We can all have different lenses on, but there are only two choices when it comes to what we condone when it comes down to the very basics of humanity.
I have noticed that sometimes the people around me can be harsh. They can sometimes be bitter or mean or maybe have different political views than I do. But at the end of the day, they (for the most part, don’t wanna generalize a whole city) believe in the notion that no matter who you are or where you come from, you deserve equal rights and you deserve to be here. Exactly as you are. The beauty of living in NYC is that while it’s maybe the most diverse city in the entire country, and the diversity is APPARENT on every street block, we’re all in this together. The majority is GOOD.
The majority of AMERICA is GOOD. I know it. But when we don’t own our stories or speak up or simply get curious as to why our story has favored certain races, religions, genders etc for so long – when we can’t even be proactive with our CURIOSITY – the GOOD gets weaker. And the NOT gets stronger.
As Queen of All Things Brené Brown said so eloquently in her FB Live this week (seriously, go watch it HERE), we need to own our own story in order to write our own ending. If we don’t, the story owns us. The ending gets written for us.
The shame is that too many people think that owning your story means making yourself feel like an asshole. Or that owning your story means aligning yourself with things you don’t believe in. And neither of those could be farther from the truth.
We’ve been talking a lot aboutrecoveryandeatingdisorderson WANT lately, so to go with an analogy: owning that you once had an eating disorder does not mean it defines who you are. Owning the fact that an eating disorder was a part of your story does not mean it is anywhere near your entire narrative.
Owning that our country was built on white supremacy, that anti-semitism and racism and homophobia are woven deep in our fabric, does 👏not 👏mean 👏 that WE ourselves are any of those things. But to stay silent – to not even let your curiosity question GOOD vs NOT out loud – is to stay in denial of a NOT that has gone on for far too long.

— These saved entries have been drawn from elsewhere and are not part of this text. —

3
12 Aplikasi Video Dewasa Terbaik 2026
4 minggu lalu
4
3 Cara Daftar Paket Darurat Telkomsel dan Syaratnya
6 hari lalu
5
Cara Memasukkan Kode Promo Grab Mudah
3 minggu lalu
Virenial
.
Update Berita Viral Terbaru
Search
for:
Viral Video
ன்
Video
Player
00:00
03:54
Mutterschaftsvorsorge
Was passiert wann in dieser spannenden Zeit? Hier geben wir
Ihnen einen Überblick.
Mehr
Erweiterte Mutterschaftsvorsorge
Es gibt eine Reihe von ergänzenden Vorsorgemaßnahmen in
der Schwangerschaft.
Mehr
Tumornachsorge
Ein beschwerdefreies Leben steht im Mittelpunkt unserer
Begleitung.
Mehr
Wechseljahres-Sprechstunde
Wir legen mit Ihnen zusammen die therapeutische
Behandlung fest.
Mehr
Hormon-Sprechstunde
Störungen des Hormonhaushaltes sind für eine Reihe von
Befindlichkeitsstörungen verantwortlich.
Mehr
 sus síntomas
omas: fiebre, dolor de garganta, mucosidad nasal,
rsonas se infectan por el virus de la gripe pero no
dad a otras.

Speak up. It matters. Oh my god does it matter. I’m not saying you have to be posting all the time on social media. But words have immense power. We learn from each other. Just like bonding over negativity, if we make silence our MO, others will follow suit. However, if we start thoughtful conversations or make at the very least offhand comments boosting the GOOD and admonishing the NOT, others will start to follow. Your words let others know where you stand and how you think we should write the rest of our story.
And if you are struggling right now at speaking your mind – if you are feeling like you’re maybe at risk of losing your community or someone you love because they’re afraid of what owning their story might mean and will disown you if you’re the one who brings it into the light, because I do recognize that that is a VERY REAL THING for some people – I urge you to at the very least weave curiosity into your conversations.
It can go something like this: “It’s funny: we were raised to believe that XYZ” or “We learned 123 in our textbooks or in Bible study”…”But my current, more enlightened self WONDERS: _______?”
Create your own script. Wonder deeply and with intention. But do it out loud.
Wondering out loud opens doors that blame or shame cannot, and can lead to taking ownership of your past and therefore creating a new future.